Date: Tuesday, June 22, 1999
Time: 1:00pm (refreshments 12:45pm)
Location: Durand Building, Room 450

Special University Ph.D. Oral Examination
Numerical Simulation of Radiowave Scattering from Planetary Surfaces
John E. Baron
Electrical Engineering, Stanford University

Abstract
The diffuse component of radar echoes from geophysical surfaces is thought to result primarily from single and multiple scattering from rocks, fractures, ripples, and other wavelength-scale surface and subsurface structure. Analysis of the diffuse echo therefore provides an estimate of small-scale surface roughness. Useful theoretical scattering models are difficult to obtain due to the complexity of electromagnetic interactions at these scales, however, handicapping efforts to interpret radar backscatter from many geologically interesting targets. Interpretation of radar data from distant geophysical surfaces--e.g., planets, satellites, and asteroids--presents additional challenges because of the limited availability of ground truth for these bodies.

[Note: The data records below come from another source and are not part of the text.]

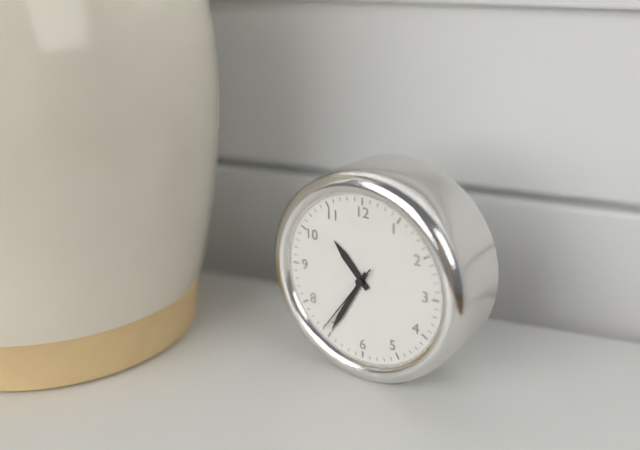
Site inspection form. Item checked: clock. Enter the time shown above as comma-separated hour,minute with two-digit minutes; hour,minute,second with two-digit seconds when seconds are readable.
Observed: 10,35,36
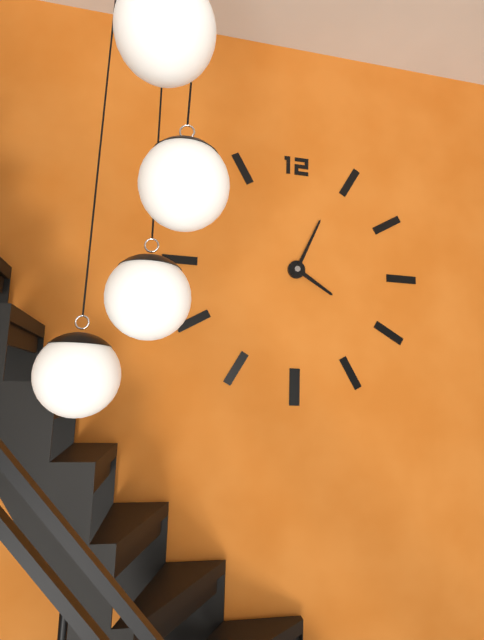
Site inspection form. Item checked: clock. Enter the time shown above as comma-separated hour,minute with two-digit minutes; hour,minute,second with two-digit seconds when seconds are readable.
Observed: 4,04
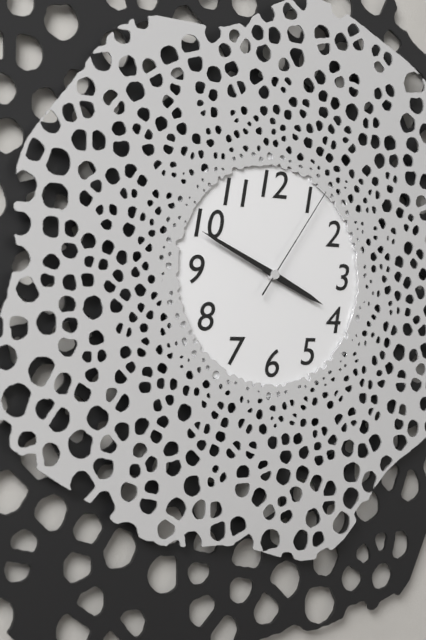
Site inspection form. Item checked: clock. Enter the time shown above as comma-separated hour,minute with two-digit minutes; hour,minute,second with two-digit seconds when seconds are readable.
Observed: 3,49,06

Numerical models provide an alternate means of studying diffuse surface scattering mechanisms. In this talk we describe a three-dimensional finite-difference time-domain (FDTD) model for calculating scattering from wavelength-scale objects of arbitrary shape and composition in the presence of a planetary regolith. We illustrate the technique with a visualization of the scattering process and demonstrate the validity of the FDTD approach by comparison with independent methods. We have applied our model to several current problems in planetary radar astronomy. The first example we present is a single-scattering model for diffuse radar backscatter from the Viking Lander 1 and 2 sites on Mars, in which we combine tabulated rock population data for these sites with FDTD radar cross section calculations for surface and subsurface objects of various shapes, ranging from a sphere to an accurate digitized model of a terrestrial rock. The second example is an FDTD analysis of scattering from wavelength-scale buried craters and retrorefractive lenses, mechanisms which have been proposed to explain "bizarre" radar echoes from the icy Galilean satellites of Jupiter.